AUGUST 25 (CCTV) — The Chinese stock markets on Monday had their worst day in eight years with the benchmark Shanghai Composite Index tumbling 8.49 percent to close at 3209.91 points.
It marked the steepest dive since Feb. 27, 2007, and came less than a month after a similar plunge on July 27 this year, when the stock market lost 8.48 percent.
The astonishing loss came one day after the government’s approval to allow the state pension fund to invest in the stock market, which analysts said should boost the market.
Nearly 2,200 shares tumbled by the daily limit of 10 percent. The overall loss was narrowed to around six percent in the afternoon as shares in blue chip companies, such as PetroChina and China Life Insurance, rose sharply. The index quickly fell back after 14:00.
Also on Monday, the Shenzhen Component Index fell 7.83 percent to close at 10,970.29 points.
The ChiNext Index, tracking China’s Nasdaq-style board of growth enterprises, lost 8.08 percent to end at 2,152.61 points.
The price-to-equity ratio of the ChiNext Index has been lowered but still stands at 76, similar to the level in November 2010, the highest point before this round of bull market.
Asia stocks across the board dived too on Monday.
The Hong Kong Hang Seng Index slumped more than five percent to its lowest point in 17 months. Japan’s Nikkei 225 Index closed down 4.61 percent, hitting a six-month low. Singapore’s Straits Times Index also tumbled almost 4 percent.
Monday’s sharp decline in China’s stock markets almost wiped out all of this year’s gains, despite government intervention, such as pouring in funds and restricting sell-offs.

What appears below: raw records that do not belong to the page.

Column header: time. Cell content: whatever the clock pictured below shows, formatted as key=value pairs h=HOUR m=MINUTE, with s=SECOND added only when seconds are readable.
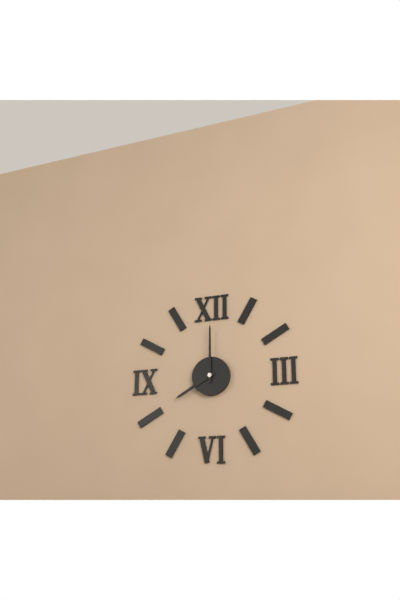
h=8 m=0
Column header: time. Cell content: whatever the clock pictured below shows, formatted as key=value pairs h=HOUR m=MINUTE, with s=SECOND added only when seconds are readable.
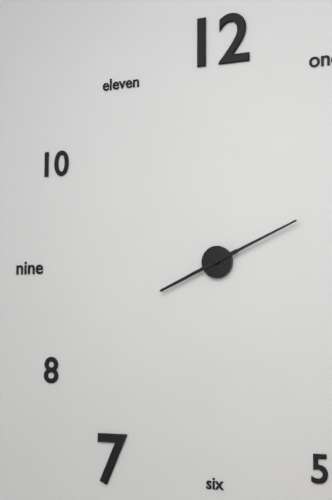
h=8 m=11
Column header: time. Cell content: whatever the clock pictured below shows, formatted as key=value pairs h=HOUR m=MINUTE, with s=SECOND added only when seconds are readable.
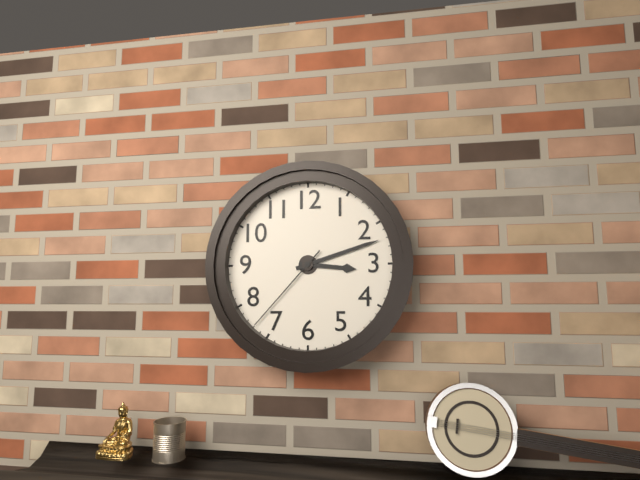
h=3 m=12 s=37
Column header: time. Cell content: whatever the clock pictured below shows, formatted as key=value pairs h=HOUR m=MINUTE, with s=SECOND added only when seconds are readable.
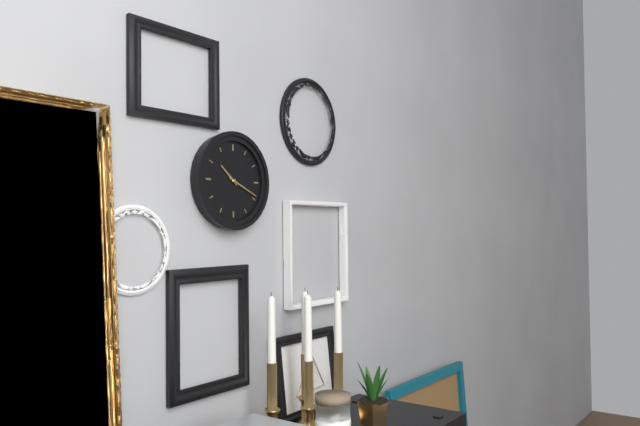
h=10 m=19
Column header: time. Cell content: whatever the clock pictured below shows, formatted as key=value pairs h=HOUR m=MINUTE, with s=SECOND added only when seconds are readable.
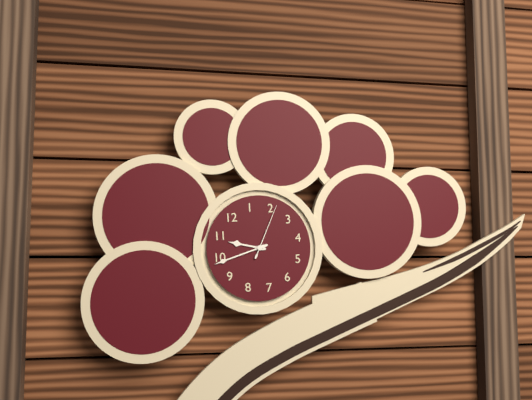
h=10 m=49 s=11
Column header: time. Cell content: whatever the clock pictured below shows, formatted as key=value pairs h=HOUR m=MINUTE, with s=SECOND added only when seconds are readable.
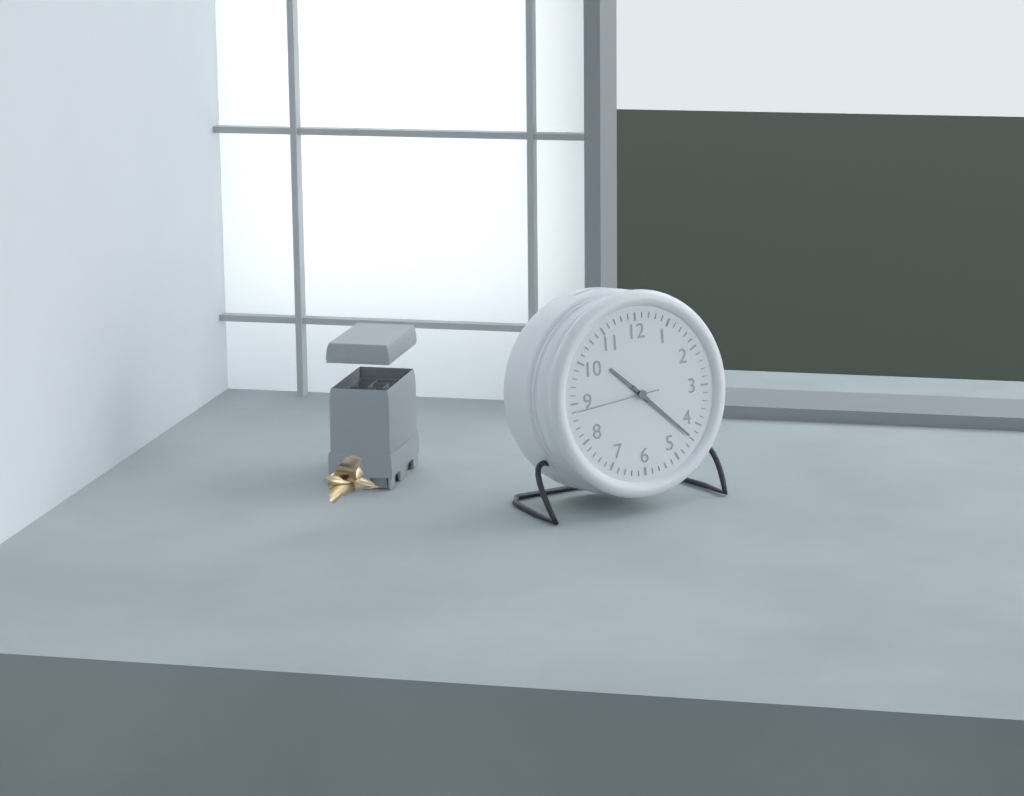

In the government’s latest move to prop up the market, pension funds were given permission to invest a maximum of 30 percent of net assets in stocks and equities.
The pension fund is worth an estimated 3.5 trillion yuan, but it is still unknown at this moment how much the sector will decide to invest, said Industrial Securities in a research report.
The future of the stock market still depends on the fundamentals. Overvaluation is one of the main factors stoking fears among investors, said Guolian Securities.
As the market continues to struggle, speculation is rife over whether the central bank will cut the reserve requirement ratio (RRR), again. The China International Capital Corp. (CICC) predicts that the central bank will “aggressively lower RRR” by at least another 150 basis points by the end of this year.